I think that is all for now. For prayer, that my counts would be good to go for treatment tomorrow and for my parents especially since it's the first one at which neither will be present. Also, Madelyn has pink eye, and I think she's mostly over it, but I just figure, WHILE you're already praying...(that pretty much sounds like when I tell my mom, "I mean, WHILE you're at the grocery store, would you mind picking up some bread?") :)
For a progress report and continued prayer for overall healing in this process, I will say also that, as this treatment wraps up the 2nd round tomorrow (WOW time flies!), I should have another PET scan (the sugar one where I "CAN'T" do anything active for a while...my favorite!) next week. This will be the first PET scan since before we started chemo and were staging my lymphoma, so our prayer is that the scan will come back absolutely clear! Kirsten Friedl (who just found out yesterday that her final PET scan was all clear and she is officially done and in remission, PTL!) said that after the 2nd round hers was all clear, but they went ahead and did 4 more rounds of chemo to really get it all. So, that's our prayer and first huge step to healing: that this chemo would be effective, God would completely heal me, and that this upcoming scan will be all clear. I'll let you know when I actually get that scheduled in case you want to pray at more specific times or something.

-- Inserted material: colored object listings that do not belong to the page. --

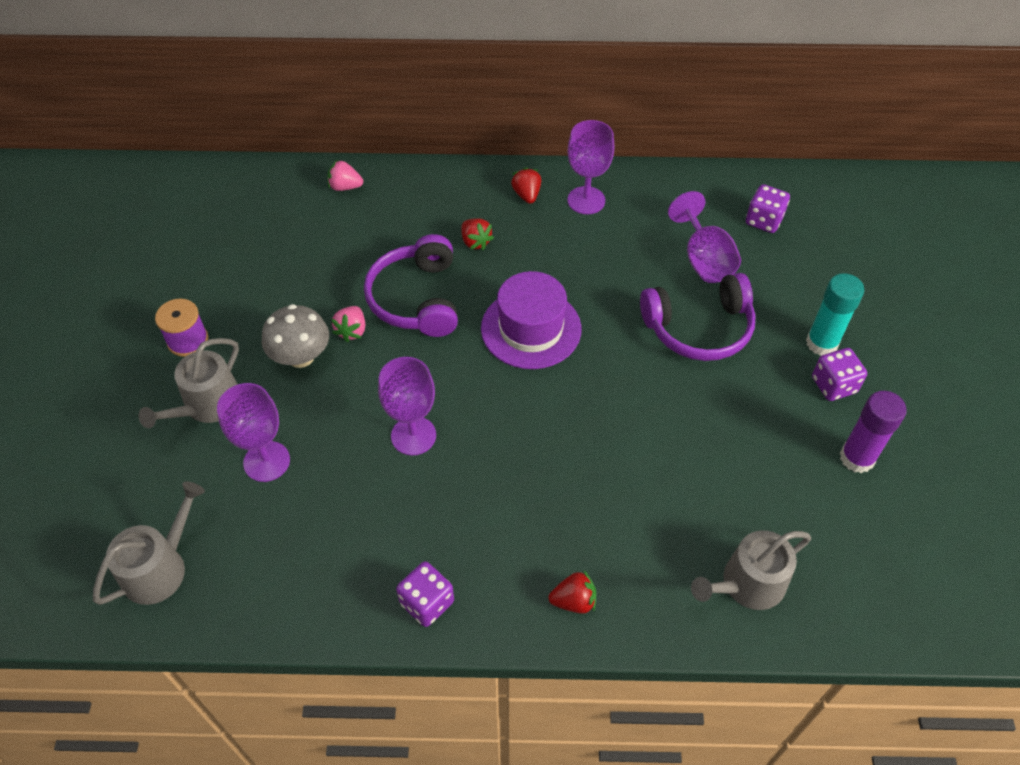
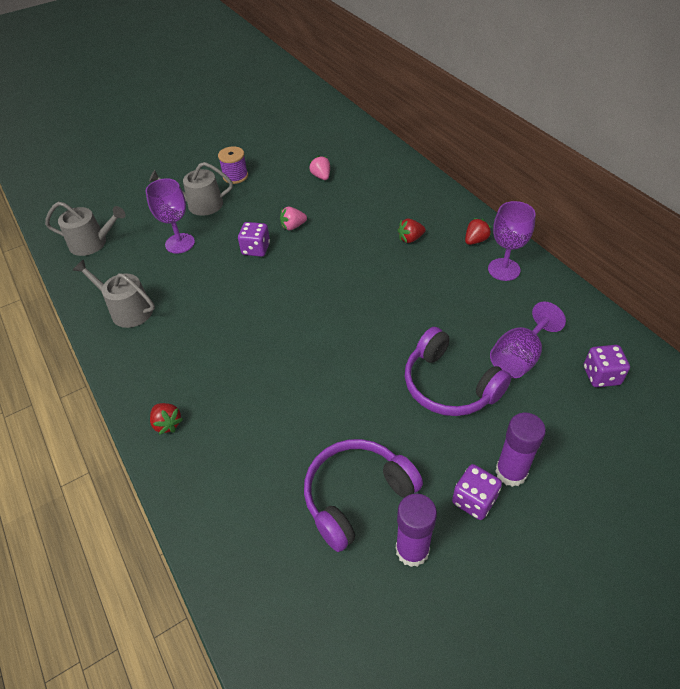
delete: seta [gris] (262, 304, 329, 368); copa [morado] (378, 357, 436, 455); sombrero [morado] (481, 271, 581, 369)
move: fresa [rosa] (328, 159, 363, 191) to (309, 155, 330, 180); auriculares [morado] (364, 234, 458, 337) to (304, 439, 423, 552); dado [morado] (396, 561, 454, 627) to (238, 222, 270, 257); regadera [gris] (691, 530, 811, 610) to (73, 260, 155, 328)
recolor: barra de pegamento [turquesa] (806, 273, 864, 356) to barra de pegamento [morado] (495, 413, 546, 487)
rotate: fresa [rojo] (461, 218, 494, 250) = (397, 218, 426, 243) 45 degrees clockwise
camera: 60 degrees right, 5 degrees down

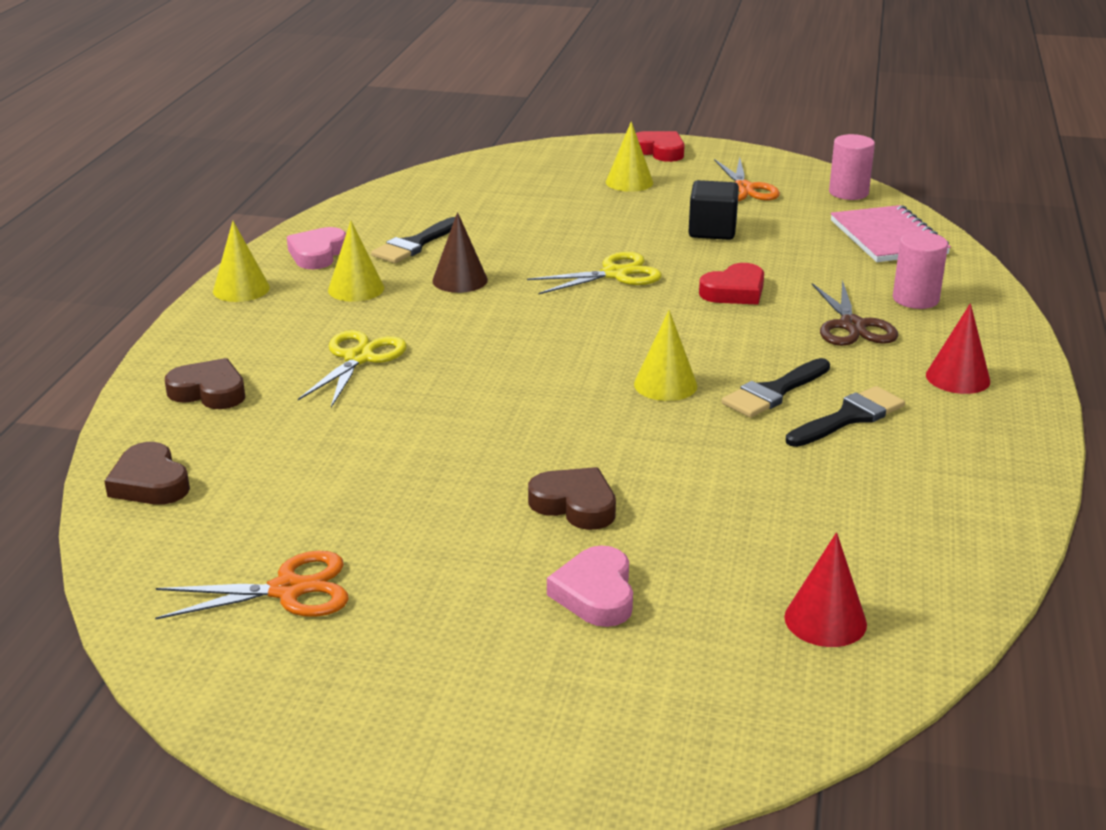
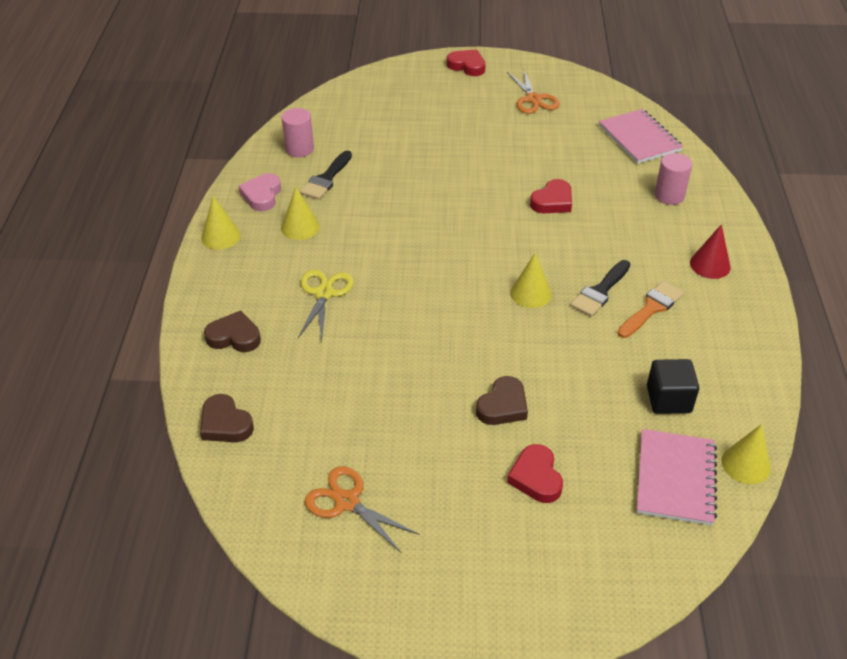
delete: cono [marrón] (432, 212, 488, 293); tijeras [amarillo] (527, 252, 662, 294); tijeras [marrón] (812, 280, 898, 346)
move: cono [amarillo] (606, 121, 653, 192) to (722, 424, 771, 484); cubo [negro] (689, 180, 739, 240) to (647, 359, 699, 414); cilindro [rosa] (829, 134, 875, 200) to (281, 108, 314, 157)
replace: cono [rojo] (784, 532, 867, 647) to cuaderno [rosa] (637, 429, 717, 526)
recolor: corazón [rosa] (547, 545, 633, 627) to corazón [rojo] (507, 444, 563, 503); pincel [negro] (786, 386, 905, 447) to pincel [naranja] (618, 281, 684, 338)
rotate: tijeras [naranja] (155, 551, 349, 620) = (305, 466, 419, 554) 120 degrees counterclockwise; corazón [marrón] (528, 467, 616, 530) = (476, 376, 528, 425) 105 degrees clockwise
camera: 10 degrees left, 15 degrees up

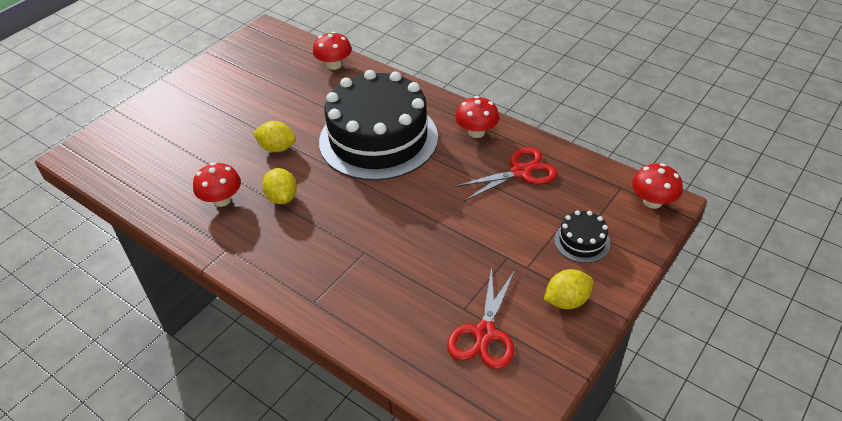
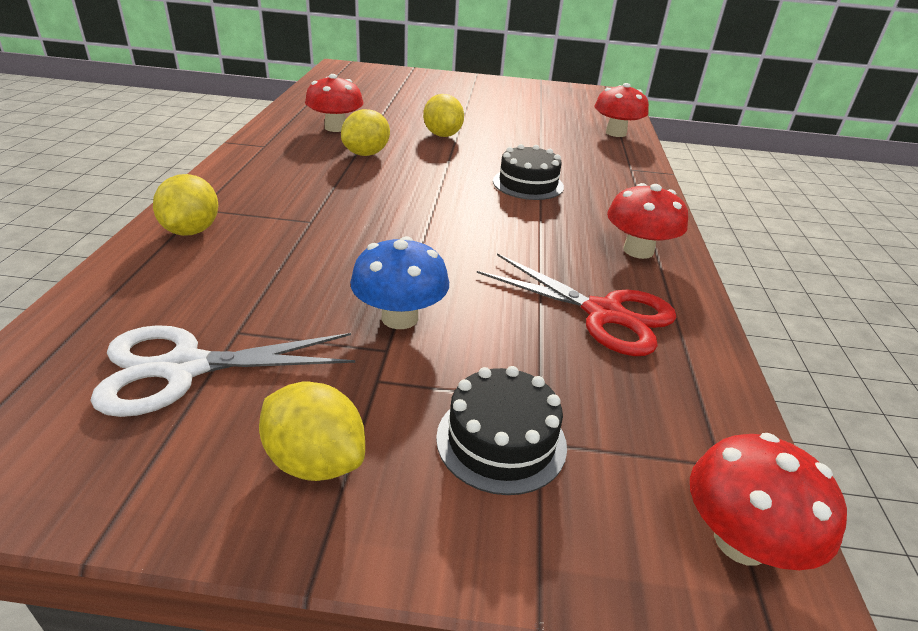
insert: limón [amarillo] (153, 174, 218, 236); seta [azul] (350, 236, 449, 329)
recolor: tijeras [rojo] (447, 267, 515, 369) to tijeras [blanco] (90, 325, 355, 417)
resize: tarta [negro] (319, 70, 438, 181) = (493, 144, 564, 200) x0.40
camera: 55 degrees right, 10 degrees down

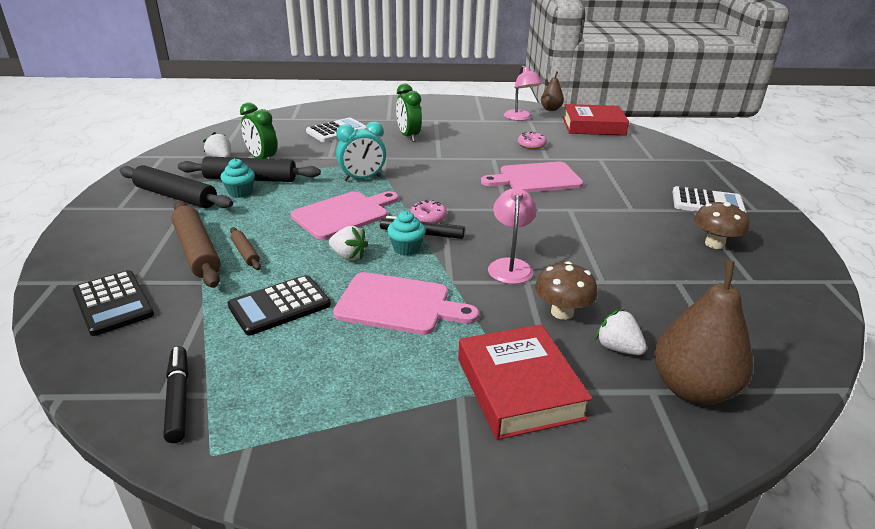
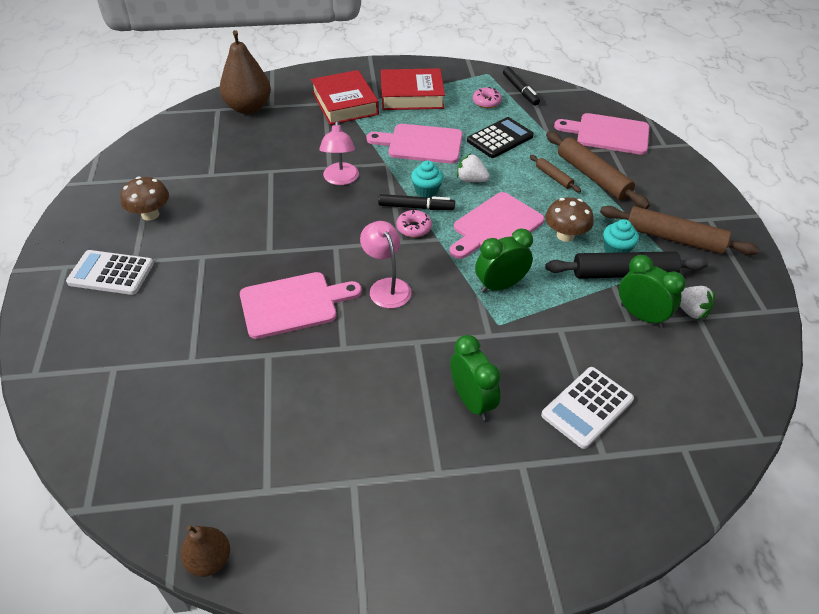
delete: fresa [blanco] (596, 309, 647, 355)
move: lámpara [rosa] (504, 66, 542, 121) to (360, 221, 411, 309); rosquilla [rosa] (518, 131, 547, 149) to (473, 87, 502, 108); seta [marrón] (535, 261, 598, 320) to (545, 197, 594, 242); libro [rojo] (562, 104, 629, 135) to (381, 68, 445, 110)
replace: calculadora [negro] (73, 270, 154, 336) to tabla de cortar [rosa] (554, 113, 649, 155)
recolor: rodillo [negro] (119, 165, 233, 208) to rodillo [marrón] (600, 206, 759, 255); despertador [turquesa] (336, 122, 386, 181) to despertador [verde] (475, 228, 533, 293)
camera: 175 degrees right, 15 degrees up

Once again, thank you. I am so touched. And I'm becoming SO much less cynical and fiercely self-reliant as I trust others and allow people to help me. Your encouragement continues to floor me again and again, and know that you are being faithful to God's call to carry one another's burdens and encourage and exhort one another in love. You have blessed me so much!
On Christ the solid Rock I stand,
Hannah
3 comments:
o hannah!!! i love you......
and i hope to see you very soon!
love and prayers!
dear hannah:
1) i love you. 2) you are so beautiful to me. and 3) i am learning so much from you about what it means to live life gracefully.
that's all i really wanted to say.
and as always, call me if you need anything. :)
Hey Baby,
Wish I was there with you today!! I (along with a gazillion others) am praying for you. I love you more than you'll ever know!!